Task directions :: Pull out every line from the start of the records down to and including the line that contains "common name: Carrot fern". Reproduce each line word for word.

(Dataset items)
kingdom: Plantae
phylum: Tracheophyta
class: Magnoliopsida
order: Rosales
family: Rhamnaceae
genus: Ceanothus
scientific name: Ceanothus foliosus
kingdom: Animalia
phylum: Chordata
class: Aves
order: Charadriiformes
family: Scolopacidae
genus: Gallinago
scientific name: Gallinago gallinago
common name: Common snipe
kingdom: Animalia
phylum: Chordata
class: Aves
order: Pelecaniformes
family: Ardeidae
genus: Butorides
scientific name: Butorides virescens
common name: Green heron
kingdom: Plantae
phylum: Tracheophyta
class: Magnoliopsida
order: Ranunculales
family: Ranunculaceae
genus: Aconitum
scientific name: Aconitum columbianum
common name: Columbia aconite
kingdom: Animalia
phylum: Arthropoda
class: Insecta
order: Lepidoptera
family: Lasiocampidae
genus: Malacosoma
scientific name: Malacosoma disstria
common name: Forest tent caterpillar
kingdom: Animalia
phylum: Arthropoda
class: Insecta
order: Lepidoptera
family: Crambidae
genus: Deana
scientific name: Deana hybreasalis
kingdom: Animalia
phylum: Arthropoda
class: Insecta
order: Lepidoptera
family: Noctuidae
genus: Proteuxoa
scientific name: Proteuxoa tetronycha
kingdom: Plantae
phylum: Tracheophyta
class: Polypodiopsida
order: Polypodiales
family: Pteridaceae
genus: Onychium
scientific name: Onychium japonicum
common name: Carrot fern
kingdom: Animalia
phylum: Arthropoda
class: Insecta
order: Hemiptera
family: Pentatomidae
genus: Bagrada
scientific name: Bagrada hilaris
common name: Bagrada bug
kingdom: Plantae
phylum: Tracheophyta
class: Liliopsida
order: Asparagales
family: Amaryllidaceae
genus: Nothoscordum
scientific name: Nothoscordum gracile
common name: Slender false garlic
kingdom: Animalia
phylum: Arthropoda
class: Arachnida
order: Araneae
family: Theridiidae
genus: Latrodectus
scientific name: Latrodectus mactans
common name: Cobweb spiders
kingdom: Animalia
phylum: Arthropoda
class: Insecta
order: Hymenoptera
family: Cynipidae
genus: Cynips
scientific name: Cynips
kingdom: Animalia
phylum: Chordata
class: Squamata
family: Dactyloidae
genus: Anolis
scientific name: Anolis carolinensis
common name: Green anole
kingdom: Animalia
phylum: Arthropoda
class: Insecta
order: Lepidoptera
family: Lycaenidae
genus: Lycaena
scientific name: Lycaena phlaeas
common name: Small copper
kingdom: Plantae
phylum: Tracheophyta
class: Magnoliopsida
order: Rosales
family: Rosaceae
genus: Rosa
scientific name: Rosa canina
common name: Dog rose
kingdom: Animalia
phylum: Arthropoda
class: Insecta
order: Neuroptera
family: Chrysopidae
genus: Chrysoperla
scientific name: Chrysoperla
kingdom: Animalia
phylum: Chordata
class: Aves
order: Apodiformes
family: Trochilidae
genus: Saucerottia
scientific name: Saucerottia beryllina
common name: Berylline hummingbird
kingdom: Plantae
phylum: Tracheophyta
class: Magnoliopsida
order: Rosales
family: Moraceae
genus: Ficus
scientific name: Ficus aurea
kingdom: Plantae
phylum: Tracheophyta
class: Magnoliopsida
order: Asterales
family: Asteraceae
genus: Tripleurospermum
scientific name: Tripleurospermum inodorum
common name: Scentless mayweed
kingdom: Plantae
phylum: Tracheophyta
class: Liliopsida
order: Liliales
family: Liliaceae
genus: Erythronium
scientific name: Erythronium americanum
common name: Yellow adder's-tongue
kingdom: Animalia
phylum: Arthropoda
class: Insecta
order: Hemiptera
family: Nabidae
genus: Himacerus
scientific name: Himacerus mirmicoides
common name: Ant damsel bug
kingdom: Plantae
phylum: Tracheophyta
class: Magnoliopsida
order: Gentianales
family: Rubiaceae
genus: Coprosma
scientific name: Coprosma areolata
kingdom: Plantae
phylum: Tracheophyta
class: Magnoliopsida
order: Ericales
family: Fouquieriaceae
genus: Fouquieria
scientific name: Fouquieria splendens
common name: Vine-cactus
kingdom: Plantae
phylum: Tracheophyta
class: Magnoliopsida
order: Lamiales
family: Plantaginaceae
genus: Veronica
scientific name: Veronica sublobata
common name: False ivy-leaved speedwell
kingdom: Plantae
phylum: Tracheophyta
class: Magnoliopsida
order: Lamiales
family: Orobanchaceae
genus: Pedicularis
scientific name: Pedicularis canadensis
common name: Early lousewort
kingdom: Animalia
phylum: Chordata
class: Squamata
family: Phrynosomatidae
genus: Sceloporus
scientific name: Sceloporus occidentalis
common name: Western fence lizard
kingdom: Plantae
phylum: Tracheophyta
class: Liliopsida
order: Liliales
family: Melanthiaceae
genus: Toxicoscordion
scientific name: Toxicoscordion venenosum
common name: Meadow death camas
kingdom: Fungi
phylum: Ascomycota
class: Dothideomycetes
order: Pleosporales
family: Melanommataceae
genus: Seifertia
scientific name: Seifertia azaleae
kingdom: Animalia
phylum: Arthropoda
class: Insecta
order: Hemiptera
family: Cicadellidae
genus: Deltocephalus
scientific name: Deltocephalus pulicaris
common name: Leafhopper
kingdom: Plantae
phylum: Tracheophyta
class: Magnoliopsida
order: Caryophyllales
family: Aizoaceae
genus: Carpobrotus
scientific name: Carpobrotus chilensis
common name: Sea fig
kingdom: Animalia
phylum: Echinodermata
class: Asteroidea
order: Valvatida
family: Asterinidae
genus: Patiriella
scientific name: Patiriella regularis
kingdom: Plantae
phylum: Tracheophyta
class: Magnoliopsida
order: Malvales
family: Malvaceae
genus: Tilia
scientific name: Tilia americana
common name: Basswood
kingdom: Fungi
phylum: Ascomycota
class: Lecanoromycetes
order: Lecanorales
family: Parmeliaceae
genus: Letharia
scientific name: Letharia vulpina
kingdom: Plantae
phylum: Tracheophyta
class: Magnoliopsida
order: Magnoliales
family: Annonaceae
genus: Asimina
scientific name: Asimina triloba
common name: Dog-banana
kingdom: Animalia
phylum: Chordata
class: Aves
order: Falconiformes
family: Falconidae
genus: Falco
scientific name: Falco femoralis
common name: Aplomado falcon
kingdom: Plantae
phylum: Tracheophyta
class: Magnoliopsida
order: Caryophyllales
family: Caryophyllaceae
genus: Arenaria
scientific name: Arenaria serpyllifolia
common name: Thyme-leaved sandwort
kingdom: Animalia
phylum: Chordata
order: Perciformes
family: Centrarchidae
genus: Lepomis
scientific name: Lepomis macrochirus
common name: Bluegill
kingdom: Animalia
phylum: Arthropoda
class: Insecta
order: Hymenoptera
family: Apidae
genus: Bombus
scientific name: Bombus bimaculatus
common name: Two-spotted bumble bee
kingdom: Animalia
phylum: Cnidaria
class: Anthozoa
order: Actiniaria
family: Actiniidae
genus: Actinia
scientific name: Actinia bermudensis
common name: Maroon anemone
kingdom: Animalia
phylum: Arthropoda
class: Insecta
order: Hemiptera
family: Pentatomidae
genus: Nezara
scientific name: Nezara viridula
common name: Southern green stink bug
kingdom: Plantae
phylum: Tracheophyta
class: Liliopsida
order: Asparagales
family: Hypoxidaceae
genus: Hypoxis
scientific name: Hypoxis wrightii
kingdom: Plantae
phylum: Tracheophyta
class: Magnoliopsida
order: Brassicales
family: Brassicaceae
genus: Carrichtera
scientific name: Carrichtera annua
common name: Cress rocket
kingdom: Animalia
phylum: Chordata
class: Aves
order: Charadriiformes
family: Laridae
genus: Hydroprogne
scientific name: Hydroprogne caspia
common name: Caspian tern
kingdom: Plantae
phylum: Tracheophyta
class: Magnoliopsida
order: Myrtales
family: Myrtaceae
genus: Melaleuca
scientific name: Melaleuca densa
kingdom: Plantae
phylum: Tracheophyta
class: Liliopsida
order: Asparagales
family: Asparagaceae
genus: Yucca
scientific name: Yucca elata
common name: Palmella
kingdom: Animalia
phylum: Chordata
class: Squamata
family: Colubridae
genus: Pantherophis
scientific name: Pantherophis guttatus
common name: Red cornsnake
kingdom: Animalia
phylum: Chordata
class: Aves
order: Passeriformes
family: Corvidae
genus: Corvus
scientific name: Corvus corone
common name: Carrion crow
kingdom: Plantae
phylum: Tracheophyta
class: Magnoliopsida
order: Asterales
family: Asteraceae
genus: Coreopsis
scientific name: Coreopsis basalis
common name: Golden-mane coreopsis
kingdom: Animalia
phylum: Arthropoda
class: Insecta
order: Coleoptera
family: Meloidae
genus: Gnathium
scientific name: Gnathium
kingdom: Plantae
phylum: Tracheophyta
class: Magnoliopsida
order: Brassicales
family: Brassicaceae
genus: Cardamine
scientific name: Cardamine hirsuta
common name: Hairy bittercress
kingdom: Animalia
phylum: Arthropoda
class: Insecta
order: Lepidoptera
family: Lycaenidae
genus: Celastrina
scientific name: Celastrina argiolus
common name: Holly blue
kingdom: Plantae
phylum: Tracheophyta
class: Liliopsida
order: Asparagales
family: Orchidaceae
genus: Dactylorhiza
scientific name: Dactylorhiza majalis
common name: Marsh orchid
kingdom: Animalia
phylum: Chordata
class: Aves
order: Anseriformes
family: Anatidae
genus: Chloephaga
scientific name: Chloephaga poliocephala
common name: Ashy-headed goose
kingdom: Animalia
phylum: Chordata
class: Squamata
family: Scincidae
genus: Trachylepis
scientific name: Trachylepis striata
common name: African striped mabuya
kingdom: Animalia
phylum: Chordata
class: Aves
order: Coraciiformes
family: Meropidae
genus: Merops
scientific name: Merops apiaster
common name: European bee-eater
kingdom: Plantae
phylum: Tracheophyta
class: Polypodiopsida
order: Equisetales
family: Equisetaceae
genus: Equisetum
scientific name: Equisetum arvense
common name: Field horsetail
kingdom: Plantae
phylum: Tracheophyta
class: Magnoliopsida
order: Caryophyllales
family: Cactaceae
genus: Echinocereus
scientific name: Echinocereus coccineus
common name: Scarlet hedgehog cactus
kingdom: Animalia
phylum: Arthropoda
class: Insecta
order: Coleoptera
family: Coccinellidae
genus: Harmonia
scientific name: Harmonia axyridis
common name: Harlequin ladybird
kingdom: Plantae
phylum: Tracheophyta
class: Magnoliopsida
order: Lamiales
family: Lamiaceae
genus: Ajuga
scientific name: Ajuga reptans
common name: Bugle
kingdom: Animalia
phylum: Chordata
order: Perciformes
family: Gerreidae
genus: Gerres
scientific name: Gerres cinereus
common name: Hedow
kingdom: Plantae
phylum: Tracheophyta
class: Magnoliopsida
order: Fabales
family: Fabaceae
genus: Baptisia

Reply to the task ::
kingdom: Plantae
phylum: Tracheophyta
class: Magnoliopsida
order: Rosales
family: Rhamnaceae
genus: Ceanothus
scientific name: Ceanothus foliosus
kingdom: Animalia
phylum: Chordata
class: Aves
order: Charadriiformes
family: Scolopacidae
genus: Gallinago
scientific name: Gallinago gallinago
common name: Common snipe
kingdom: Animalia
phylum: Chordata
class: Aves
order: Pelecaniformes
family: Ardeidae
genus: Butorides
scientific name: Butorides virescens
common name: Green heron
kingdom: Plantae
phylum: Tracheophyta
class: Magnoliopsida
order: Ranunculales
family: Ranunculaceae
genus: Aconitum
scientific name: Aconitum columbianum
common name: Columbia aconite
kingdom: Animalia
phylum: Arthropoda
class: Insecta
order: Lepidoptera
family: Lasiocampidae
genus: Malacosoma
scientific name: Malacosoma disstria
common name: Forest tent caterpillar
kingdom: Animalia
phylum: Arthropoda
class: Insecta
order: Lepidoptera
family: Crambidae
genus: Deana
scientific name: Deana hybreasalis
kingdom: Animalia
phylum: Arthropoda
class: Insecta
order: Lepidoptera
family: Noctuidae
genus: Proteuxoa
scientific name: Proteuxoa tetronycha
kingdom: Plantae
phylum: Tracheophyta
class: Polypodiopsida
order: Polypodiales
family: Pteridaceae
genus: Onychium
scientific name: Onychium japonicum
common name: Carrot fern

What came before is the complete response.